When you’re talking about sustainability, you also have to look at the real environmental performance of these different systems of ownership. It is sort of true that capitalism drives climate change because it drives economic growth. But recognising that is inconsistent with your claim that it leads to massive suffering (which I assume is human suffering). But lots of socialist countries have a terrible environment record. and many capitalist countries and social democracies (which are capitalist with redistribution) have very good environmental records—eg the UK, Germany, Sweden, Switzerland, France all now have low and dropping emissions per head.

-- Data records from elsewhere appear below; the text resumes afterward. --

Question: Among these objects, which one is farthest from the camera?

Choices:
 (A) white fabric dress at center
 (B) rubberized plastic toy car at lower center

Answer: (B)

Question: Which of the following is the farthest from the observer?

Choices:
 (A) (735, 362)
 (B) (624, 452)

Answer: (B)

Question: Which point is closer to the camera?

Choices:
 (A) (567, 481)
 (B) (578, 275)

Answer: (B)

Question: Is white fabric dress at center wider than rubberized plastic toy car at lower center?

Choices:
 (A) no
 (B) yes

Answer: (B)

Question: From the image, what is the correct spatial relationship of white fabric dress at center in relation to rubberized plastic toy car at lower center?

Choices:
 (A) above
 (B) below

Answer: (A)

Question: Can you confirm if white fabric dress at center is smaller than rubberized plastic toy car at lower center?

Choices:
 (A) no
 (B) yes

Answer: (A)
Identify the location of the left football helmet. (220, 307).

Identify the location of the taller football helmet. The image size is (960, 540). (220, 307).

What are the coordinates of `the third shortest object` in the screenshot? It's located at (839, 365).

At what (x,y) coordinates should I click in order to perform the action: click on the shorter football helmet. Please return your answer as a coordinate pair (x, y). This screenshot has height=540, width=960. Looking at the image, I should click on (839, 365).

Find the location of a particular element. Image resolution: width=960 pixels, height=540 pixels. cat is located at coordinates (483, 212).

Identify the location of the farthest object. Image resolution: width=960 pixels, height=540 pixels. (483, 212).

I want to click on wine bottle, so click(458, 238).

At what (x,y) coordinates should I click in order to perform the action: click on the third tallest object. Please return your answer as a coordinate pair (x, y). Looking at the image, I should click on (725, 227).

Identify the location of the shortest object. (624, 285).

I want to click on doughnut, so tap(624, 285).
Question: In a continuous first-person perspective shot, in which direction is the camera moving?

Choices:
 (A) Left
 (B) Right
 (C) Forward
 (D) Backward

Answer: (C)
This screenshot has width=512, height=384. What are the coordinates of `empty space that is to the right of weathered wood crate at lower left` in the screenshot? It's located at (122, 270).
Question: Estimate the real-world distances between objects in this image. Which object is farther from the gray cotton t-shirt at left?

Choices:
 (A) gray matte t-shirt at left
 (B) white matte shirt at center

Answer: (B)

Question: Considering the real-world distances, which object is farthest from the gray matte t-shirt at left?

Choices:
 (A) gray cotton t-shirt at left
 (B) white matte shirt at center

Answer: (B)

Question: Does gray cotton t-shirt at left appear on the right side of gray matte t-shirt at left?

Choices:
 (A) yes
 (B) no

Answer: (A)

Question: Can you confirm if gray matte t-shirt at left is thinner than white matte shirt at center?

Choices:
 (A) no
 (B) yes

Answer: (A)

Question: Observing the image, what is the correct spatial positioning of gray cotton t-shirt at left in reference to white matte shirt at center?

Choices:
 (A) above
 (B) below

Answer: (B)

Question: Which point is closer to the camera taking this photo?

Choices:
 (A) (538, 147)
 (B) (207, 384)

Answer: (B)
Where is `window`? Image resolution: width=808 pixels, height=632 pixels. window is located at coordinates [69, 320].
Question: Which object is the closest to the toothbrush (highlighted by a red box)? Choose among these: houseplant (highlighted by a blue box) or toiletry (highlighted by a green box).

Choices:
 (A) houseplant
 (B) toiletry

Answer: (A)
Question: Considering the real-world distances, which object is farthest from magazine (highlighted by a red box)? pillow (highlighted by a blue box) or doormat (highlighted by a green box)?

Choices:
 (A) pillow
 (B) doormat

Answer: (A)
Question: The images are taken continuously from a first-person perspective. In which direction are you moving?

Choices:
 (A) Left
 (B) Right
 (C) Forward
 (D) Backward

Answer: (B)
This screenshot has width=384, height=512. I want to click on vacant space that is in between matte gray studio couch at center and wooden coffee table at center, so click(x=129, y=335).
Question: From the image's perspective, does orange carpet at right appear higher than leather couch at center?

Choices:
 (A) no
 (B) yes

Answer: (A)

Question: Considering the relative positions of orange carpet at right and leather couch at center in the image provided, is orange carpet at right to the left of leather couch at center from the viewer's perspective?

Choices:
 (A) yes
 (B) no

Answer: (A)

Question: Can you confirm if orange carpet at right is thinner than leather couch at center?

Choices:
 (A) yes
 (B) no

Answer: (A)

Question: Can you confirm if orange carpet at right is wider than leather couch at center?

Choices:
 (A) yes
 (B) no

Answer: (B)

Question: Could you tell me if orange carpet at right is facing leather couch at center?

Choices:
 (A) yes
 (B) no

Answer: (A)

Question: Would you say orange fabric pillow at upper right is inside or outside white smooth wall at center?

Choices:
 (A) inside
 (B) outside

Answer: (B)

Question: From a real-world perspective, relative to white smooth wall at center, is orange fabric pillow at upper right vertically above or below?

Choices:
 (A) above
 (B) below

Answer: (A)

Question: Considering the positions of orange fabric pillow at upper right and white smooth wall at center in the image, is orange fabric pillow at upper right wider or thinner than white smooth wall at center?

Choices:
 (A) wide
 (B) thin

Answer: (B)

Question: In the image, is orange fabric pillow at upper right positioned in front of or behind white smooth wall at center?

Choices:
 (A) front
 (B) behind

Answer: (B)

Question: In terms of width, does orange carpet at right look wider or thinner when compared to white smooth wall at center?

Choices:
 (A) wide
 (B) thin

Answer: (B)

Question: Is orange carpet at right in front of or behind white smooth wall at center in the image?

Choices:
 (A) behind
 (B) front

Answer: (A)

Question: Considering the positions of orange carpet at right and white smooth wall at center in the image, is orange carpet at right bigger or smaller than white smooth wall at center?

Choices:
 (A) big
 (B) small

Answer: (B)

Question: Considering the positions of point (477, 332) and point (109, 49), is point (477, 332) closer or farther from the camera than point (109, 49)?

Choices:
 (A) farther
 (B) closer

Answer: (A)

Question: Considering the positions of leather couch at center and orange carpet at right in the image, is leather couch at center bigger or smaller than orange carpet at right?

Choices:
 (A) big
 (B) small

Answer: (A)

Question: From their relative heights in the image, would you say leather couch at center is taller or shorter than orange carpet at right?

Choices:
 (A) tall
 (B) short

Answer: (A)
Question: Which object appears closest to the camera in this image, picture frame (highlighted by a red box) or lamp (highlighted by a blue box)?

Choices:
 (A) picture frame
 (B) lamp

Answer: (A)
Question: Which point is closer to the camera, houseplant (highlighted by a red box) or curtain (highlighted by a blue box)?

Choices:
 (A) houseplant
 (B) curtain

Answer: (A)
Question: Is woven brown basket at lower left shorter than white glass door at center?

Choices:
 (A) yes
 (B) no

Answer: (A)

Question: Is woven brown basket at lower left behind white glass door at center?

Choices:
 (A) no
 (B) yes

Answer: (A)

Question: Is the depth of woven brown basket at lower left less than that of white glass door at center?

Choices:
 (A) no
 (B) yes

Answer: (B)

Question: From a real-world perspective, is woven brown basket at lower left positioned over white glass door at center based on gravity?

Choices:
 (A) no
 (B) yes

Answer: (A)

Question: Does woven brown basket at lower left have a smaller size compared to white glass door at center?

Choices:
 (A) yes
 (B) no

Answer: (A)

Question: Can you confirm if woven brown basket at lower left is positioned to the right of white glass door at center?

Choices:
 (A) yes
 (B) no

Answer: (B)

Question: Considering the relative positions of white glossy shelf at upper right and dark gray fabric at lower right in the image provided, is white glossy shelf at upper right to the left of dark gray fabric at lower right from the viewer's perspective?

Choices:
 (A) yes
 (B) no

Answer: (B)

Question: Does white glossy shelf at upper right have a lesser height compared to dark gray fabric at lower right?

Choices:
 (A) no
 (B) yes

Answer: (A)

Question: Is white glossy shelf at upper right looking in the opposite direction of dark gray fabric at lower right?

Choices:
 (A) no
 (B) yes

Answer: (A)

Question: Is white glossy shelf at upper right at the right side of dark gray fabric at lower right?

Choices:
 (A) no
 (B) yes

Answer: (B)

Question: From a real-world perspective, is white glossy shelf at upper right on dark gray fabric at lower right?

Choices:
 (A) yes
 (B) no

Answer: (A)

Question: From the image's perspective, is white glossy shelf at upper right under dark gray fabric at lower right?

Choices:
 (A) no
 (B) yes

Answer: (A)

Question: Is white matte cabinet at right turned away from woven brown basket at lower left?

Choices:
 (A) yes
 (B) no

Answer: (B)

To say that the only way to solve climate change is to take the economy into state hands is on the face of it a huge claim that doesn’t seem very plausible. State oil companies don’t seem to care very much about sustainability, for example. State-controlled projects can be directed to any end whether good or bad for the environment. Indeed, having monopolistic control of fossil fuels seems likely to do more harm. The UK used to have a nationalised state-controlled coal board that kept coal mines open long after they were economically viable. Thatcher destroyed this via privatisation. in that case capitalism was clearly good for the environment and socialism bad.
I tried that book and didn’t find it helpful. Last time I checked there wasn’t much evidence that the method he proposes works
What do you make of Glen Weyl’s argument for a common-ownership self-assessed tax? In general, do you think people have strong rights of self-ownership? Do you think that people have strong ownership rights over the natural world, or do you think there are strong egalitarian restrictions on that? where do you stand on left-libertarianism vs right-libertarianism?
Do you think making the moral case for capitalism could be a very important thing to do? My impression is that the case for it seems to have been lost among the young, which could have important effects down the line
You have written about the importance of economic growth—what do you make of Lant Pritchett’s arguments on that topic?
What is your view of population ethics? What do you make of longtermism?
What do you make of Rob Wiblin’s post on the value of voting—https://80000hours.org/articles/is-voting-important/
Do you think that any political or institutional reform projects could be highly impactful? What would you recommend—would it be Garret Jones 10% less democracy-type stuff or something more radical?
Thanks for engaging with me so deeply on this. To avoid misunderstandings, the comments about my desire for a debate were not meant as a criticism of you. I suppose I am a bit disappointed that no-one from GiveWell or Open Philanthropy has responded to Lant’s arguments. When I mentioned the upvotes mine and Hauke’s post got, I wasn’t trying to blow my own horn (much as I like doing that), I was just trying to say that there is at least a case to answer. But two years on, no-one has engaged with the post. A lot is at stake here—I think we’re leaving an awful lot of value on the table.
It seems I misunderstood your stance from your first comment. I’m not sure I’ve got time to respond to the new comment in full but will try if I find time.